Feds Order More Weekend Inspections Of Nursing Homes To trap Understaffing

202107216492.jpg

The authorities announced plans Friday to hack down on nursing facilities with abnormally low weekend staffing by requiring more surprise inspections be done on Saturdays and Sundays.

The federal Centers for Medicare & Medicaid Services said it will identify nursing homes that payroll records indicate low weekend staffing or they operate without a rn. Medicare will instruct state inspectors to focus on those potential violations during visits.

“Since nurse staffing is proportional towards the quality of care that residents experience, CMS is very concerned about the risk to resident safety and health that these situations may present,” the company said in a notification to convey inspection offices.

The directive comes after a Kaiser Health News analysis found there are 11 percent fewer nurses providing direct care on weekends on average, and eight percent fewer aides.

Residents as well as their families frequently complain the residents have trouble getting basic help – for example assistance going to the bathroom – on weekends. One nursing home resident in upstate New York compared his facility to a weekend “ghost town” because of the paucity of workers.

Richard Mollot, executive director of the Long-term Care Community Coalition, an advocacy group in Manhattan, welcomed the brand new edict but said hello was just necessary because state inspectors have not been properly enforcing the guidelines already on the books.

“The basic problem is america don't take this seriously,” Mollot said. “How numerous studies will we need to have, every year, decade after decade, saying it all is dependant on staffing, and there are extremely few citations for inadequate staffing and virtually all seem to be recognized as not causing any resident harm?”

CMS said it will identify potential violators by analyzing payroll records that nursing homes are actually required to submit. Those records, which became public this season, showed lower staffing than facilities had previously told inspectors during their visits, according to the KHN analysis.

“CMS takes seriously our responsibility to protect the security and quality of take care of our beneficiaries,” CMS Administrator Seema Verma said inside a statement.

The nursing home industry criticized the heightened scrutiny.

“Unfortunately, today's action by CMS will enforce policies which makes it even more complicated to meet regulatory requirements and hire staff,” said Dr. David Gifford, senior v . p . of quality and regulatory affairs in the American Healthcare Association, an industry trade group, inside a written statement. “Rather than taking proactive steps to deal with the nation's workforce shortage long-term care facilities are facing, CMS appears to be concentrating on a punitive approach which will penalize providers making it harder to hire staff to meet the shared goal of increasing staffing.”

Currently, a tenth of inspections must occur during “off hours,” which can be whether weekend, or during a weekday before 8 a.m. or after 6 p.m. But for facilities that Medicare identifies as having lower weekend staffing, half of those off-hour inspections-or 5 percent of the total – should be performed on Saturdays or Sundays.

Medicare requires nursing homes to have a rn on-site not less than eight hours every day, but according to the payroll records, a quarter of nursing facilities reported no registered nurses available at least one day throughout a three-month period. Since July, Medicare's Nursing Home Compare website for consumers has highlighted homes that lack sufficient rns and lowered their star ratings. Elderly care Compare has downgraded ratings for 1,402 of 15,600 facilities for gaps in registered nurse staffing, records show.

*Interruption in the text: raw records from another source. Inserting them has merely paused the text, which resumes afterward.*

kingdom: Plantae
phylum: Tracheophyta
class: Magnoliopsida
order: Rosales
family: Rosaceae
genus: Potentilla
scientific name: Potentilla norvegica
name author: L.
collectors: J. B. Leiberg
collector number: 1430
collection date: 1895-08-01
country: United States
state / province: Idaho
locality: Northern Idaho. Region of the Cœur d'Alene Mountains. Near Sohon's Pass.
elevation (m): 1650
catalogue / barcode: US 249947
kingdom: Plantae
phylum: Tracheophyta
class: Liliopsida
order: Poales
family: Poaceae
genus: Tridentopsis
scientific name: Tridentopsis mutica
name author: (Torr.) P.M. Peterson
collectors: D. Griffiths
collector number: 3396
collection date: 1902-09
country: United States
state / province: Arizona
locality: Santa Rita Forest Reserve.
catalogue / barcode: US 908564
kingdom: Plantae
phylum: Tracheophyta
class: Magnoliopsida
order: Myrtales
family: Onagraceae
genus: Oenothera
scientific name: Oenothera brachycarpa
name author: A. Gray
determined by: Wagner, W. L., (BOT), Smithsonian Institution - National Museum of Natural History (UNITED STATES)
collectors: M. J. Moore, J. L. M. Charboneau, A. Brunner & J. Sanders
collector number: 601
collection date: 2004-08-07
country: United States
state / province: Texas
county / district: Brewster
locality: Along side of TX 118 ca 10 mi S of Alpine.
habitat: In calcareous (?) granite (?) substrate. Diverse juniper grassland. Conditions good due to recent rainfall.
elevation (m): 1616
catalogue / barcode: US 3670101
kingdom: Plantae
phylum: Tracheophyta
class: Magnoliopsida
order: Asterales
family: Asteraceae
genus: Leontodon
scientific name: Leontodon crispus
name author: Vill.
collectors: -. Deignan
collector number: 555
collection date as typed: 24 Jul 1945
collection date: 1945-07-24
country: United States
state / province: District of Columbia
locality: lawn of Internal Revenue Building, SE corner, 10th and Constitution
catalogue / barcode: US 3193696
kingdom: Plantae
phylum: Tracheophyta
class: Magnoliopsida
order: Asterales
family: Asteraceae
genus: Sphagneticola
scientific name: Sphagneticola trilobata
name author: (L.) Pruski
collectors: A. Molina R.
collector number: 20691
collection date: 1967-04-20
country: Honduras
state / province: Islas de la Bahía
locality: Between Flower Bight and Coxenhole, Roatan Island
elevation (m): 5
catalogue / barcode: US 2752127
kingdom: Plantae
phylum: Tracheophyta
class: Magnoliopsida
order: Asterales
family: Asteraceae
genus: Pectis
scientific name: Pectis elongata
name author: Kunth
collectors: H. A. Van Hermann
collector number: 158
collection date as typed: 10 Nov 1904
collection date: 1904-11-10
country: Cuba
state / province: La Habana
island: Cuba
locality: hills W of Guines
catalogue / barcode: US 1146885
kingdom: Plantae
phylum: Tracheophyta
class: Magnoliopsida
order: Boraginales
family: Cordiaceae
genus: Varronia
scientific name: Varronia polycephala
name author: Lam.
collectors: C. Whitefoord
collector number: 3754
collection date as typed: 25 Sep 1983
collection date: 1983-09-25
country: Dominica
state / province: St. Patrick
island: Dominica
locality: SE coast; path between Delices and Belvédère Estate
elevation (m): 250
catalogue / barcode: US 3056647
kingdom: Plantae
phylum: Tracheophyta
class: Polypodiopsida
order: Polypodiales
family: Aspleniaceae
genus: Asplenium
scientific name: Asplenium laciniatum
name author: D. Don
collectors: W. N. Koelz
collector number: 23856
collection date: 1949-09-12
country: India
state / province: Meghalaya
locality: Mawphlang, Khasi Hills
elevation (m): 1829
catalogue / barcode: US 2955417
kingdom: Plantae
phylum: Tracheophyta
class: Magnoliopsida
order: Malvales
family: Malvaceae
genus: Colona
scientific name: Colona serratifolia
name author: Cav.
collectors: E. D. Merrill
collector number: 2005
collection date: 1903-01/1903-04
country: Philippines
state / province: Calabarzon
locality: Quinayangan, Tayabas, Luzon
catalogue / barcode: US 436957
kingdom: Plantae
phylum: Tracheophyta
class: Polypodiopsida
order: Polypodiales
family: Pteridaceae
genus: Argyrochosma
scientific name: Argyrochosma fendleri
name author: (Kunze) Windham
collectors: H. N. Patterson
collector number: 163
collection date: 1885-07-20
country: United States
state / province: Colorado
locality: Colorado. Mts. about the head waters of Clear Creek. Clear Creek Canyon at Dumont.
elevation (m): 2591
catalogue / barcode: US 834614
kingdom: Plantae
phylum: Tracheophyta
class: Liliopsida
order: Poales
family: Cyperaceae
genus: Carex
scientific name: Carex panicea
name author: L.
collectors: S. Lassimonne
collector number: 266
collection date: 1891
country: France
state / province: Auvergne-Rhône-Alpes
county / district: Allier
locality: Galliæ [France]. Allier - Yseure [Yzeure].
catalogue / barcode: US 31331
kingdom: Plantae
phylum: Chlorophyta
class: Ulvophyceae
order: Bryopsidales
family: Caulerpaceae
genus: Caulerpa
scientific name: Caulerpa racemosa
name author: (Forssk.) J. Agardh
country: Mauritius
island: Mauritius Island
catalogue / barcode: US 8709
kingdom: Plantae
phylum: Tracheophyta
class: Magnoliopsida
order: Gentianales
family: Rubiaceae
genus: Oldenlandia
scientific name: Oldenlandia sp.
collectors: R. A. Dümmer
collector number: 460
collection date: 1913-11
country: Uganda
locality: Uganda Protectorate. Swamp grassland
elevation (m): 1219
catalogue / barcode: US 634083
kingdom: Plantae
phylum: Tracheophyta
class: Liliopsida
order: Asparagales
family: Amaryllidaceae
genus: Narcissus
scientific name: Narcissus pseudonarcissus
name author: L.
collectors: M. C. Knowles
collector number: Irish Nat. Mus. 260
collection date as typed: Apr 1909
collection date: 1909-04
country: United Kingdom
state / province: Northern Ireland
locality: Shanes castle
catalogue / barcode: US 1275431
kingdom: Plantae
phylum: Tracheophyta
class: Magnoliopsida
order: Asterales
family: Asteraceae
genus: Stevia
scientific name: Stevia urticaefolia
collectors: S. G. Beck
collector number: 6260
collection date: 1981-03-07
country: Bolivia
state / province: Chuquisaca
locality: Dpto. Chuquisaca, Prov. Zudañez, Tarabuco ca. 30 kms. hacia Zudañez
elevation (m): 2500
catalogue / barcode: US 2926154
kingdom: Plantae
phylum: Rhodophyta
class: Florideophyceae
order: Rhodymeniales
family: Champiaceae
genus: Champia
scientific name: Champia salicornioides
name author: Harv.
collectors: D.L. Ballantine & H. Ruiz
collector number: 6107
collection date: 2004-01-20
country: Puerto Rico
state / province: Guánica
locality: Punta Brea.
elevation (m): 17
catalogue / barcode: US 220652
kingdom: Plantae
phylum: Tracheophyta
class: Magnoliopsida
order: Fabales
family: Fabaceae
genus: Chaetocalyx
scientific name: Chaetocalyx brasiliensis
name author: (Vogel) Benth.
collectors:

The new directive instructs inspectors to more thoroughly evaluate staffing at facilities Medicare flags. The edict does not necessarily mean a flurry of sudden inspections. Instead, Medicare wants heightened focus on those nursing facilities when inspectors come for their standard reviews, which occur roughly annually for many facilities.

But what may seem to become staffing scarcities in payroll records may instead be clerical problems in which nurse hours are not properly recorded, say some elderly care officials.

Katie Smith Sloan, president of LeadingAge, an association of nonprofit providers of aging services, said inside a statement that some homes continue to be can not adjust to the new data collection rules.

“We've been voicing our concerns to CMS and can continue to do so,” she said.